> PAGE EXTRACT

.....

Based on that, I’ve got the skeleton of a package going. I fixed one algorithmic issue with what you had, which was that the \frac{d}{d\theta} \log \mathcal{P}(x,z\,|\,\theta) was picking out the wrong term in the model (it was using only the \theta “node” but actually its the z one thats important). That’s likely why it wasn’t working for you. You can see a demo of early API here:

https://cosmicmar.com/muse_inference/demo.html#With-PyMC

with the code here: muse_inference/pymc.py at main · marius311/muse_inference · GitHub

I had a couple of followup detailed questions as I’ve gotten more familiar with stuff:

  1. Is there a way to get the observed value out of a RV, so as to avoid the user needing to do the prob.x = x_obs line?
  2. Is there a way to pass a RandomState-type thing to the sampling functions to make things reproducible? Figured out how to set the Model.rng_seq as needed to make sample_prior_predictive reproducible (thats the only sampler I needed)
  3. As you can see on that page, right now the PyMC version is 30x slower than Numpy and 5x slower than Jax. I’ve done absolute no profiling yet so its maybe too early, but I was wondering if anything glaringly obvious stands out?

Still plenty of work left, including the vector concat-ing stuff from your notebook which I still need to work through.

2 Likes

Nice!

Yes, you can do x = [model.rvs_to_values[v].data for v in model.observed_RVs]

Nothing obvious from a quick glance of the implementation (although as you said there is still the concating and transforming the variables for the implementation to work on a general PyMC model). Usually for small functions Aesara should be faster than Jax, so if you could profile the function call and we can find out which is the slow one and try to find solution.

1 Like

Getting very close to done at this point, but one thing I’m having trouble is finding a clean way to sample the transformed variables given the transformed hyperparameters? Without the transformation, I have

x_RVs = model.observed_RVs
θ_RVs = [v for v in model.basic_RVs if model_graph.get_parents(v) == set()]
z_RVs = [v for v in model.free_RVs if v not in θ_RVs]

sample_x_z = aesara.function(θ_RVs, x_RVs + z_RVs)

but don’t know how to do the same all in terms of the transformed variables? Any tips?

.....

> COLLECTED DATA
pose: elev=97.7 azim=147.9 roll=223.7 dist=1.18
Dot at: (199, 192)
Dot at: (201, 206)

.....

> GIVEN PROBLEM
Continue the forum thread about building a MUSE inference package on PyMC from the point where it stops. The data has nothing to do with this.

> RESPONSE
You can not sample Variables (transformed or not) directly using transformed hyperparameters, because the forward graph (for prior and prior predictive sample) is on the origin space. Usually, the strategy is to transform the hyperparameters back to the origin space, run the forward sample, and do additional transformation if needed. But good thing is that you dont need to do all these manually in Python, with the graph nature Aesara/Theano can replace the input of the forward graph (in origin space) with a clone that is after transformed.

If you look at Planet_Sakaar_Data_Science/discourse_8528 (MUSE).ipynb at main · junpenglao/Planet_Sakaar_Data_Science · GitHub, I did

    # Flatten and concat θ into 1D tensors
    (replace_theta,
     flatten_theta,
     init_theta,
     ) = create_flatten_replace_var(theta_val, name='theta')
    # Replace theta in original space
    replace_theta_org = {}
    for org_var, input_var, replace_var in zip(theta, input_theta, replace_theta):
        if hasattr(input_var.tag, "transform"):
            replace_theta_org[org_var] = input_var.tag.transform.backward(
                replace_var, *org_var.owner.inputs)
        else:
            replace_theta_org[org_var] = replace_var
    # Function to sample x conditioned on θ
    x_clone = aesara.clone_replace(x, replace_theta_org)
    sample_x: callable = aesara.function([flatten_theta], x_clone)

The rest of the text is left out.